* _EXERCISES TO COMPLETE_:
**1.** Retype the passage on stress and flooding word for word, from "Now we shift" up to and including "takes a nose-dive.".
**2.** Write what comes next in the passage on flooding during couples' arguments, picking up after its final sentence.

* _PROVIDED PASSAGE_:
In his book Blink, Malcolm Gladwell explores moments of rapid cognition. Among the many fascinating discoveries of psychological research he discusses is a kind of stress-induced temporary autism. Under times of stress, our ability to take in and process information from the external world diminishes, sometimes dramatically. Police officers who end up firing their weapon in the line of duty (more than 90% go their entire careers without ever firing a shot in an actual exchange of gunfire) report strange things, like never hearing a gunshot. This is because the stress responses of the body close down all sorts of functions temporarily.
Now we shift to John Gottman’s research with married couples. He has observed a similar phenomenon, albeit at a lower intensity. Couples who are in heated disagreements are subject to what he terms, “flooding.” Flooding refers to a person’s rise in physiological stress indicators in response to the way a conflict is being worked through. Heart rate and blood pressure increase. When you are flooding, you feel pressured and shell-shocked. All you can really think about is protecting yourself either by fighting back or leaving. Your ability to perceive and respond with love and creativity — even with attitudes and words that are your normal way of relating — takes a nose-dive.
When you are flooding, you need a break. It’s not a weakness. It’s physiological. It’s what your body and mind do under stress.
Here’s an important point: most of us are not very good at judging our own stress level. When arguments get heated and people say, “I just need a break,” they usually feel like they “got a handle on it” after about five minutes. Unfortunately, this is not true and it makes re-entering the discussion problematic to say the least! Gottman’s research indicates that when you start flooding (indicated by, for example, your pulse increasing by 10% or more over your resting heart rate), it really takes about 20 minutes for your physiology to leave the stress state. That’s important for couples to know when a disagreement gets hot.

* _MATERIAL PROVIDED_:

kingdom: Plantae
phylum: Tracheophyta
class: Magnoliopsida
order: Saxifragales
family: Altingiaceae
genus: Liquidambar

* _EXERCISE RESULTS_:
**1.**
Now we shift to John Gottman’s research with married couples. He has observed a similar phenomenon, albeit at a lower intensity. Couples who are in heated disagreements are subject to what he terms, “flooding.” Flooding refers to a person’s rise in physiological stress indicators in response to the way a conflict is being worked through. Heart rate and blood pressure increase. When you are flooding, you feel pressured and shell-shocked. All you can really think about is protecting yourself either by fighting back or leaving. Your ability to perceive and respond with love and creativity — even with attitudes and words that are your normal way of relating — takes a nose-dive.

**2.**
There is good news, though, for both police officers and couples. Gladwell and Gottman both report that training can alter your stress response. Policemen train regularly for that firefight that has a greater than 90% chance of never happening because they want to be prepared. They know the stress response will come.
For couples, there is a 100% chance that disagreements will happen from time to time, so preparing for conflict (NOT preparing for battle!) is a wise idea.
The first step is to learn to recognize flooding when it happens. Your heart rate increases. Maybe you feel nervous or trapped. Or you’re getting ready to fire back instead of listening. You feel your normally calm way of thinking begin to contract. Gottman suggests that in the beginning it can even be helpful to take your pulse because the physiological reactions that are part of flooding often happen before self-awareness that flooding has begun. Learn what your resting pulse rate is and check it during the discussion.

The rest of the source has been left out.